*Record excerpts*.
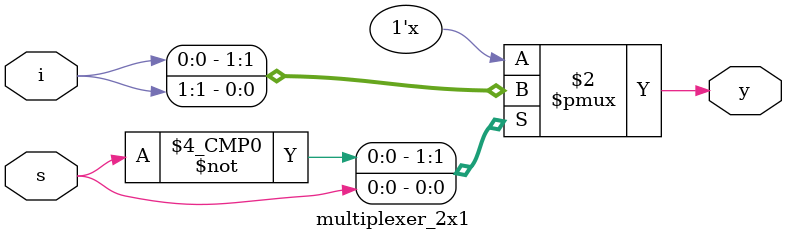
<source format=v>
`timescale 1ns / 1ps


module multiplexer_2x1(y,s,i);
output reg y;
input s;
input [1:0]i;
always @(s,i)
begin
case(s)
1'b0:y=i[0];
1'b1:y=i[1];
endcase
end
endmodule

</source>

* * *

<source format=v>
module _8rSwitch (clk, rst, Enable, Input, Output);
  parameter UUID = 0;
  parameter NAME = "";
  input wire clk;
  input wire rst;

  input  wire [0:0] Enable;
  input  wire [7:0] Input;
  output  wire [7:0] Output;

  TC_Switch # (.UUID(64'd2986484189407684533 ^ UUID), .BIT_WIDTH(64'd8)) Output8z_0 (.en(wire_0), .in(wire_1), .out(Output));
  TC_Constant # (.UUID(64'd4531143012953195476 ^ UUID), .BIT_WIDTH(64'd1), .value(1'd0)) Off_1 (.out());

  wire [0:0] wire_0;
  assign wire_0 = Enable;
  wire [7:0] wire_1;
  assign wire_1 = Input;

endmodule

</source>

*Your goal*. Whenever the word "Enable" appears in a line of the listing, copy out that line.

*Solution*.
module _8rSwitch (clk, rst, Enable, Input, Output);
  input  wire [0:0] Enable;
  assign wire_0 = Enable;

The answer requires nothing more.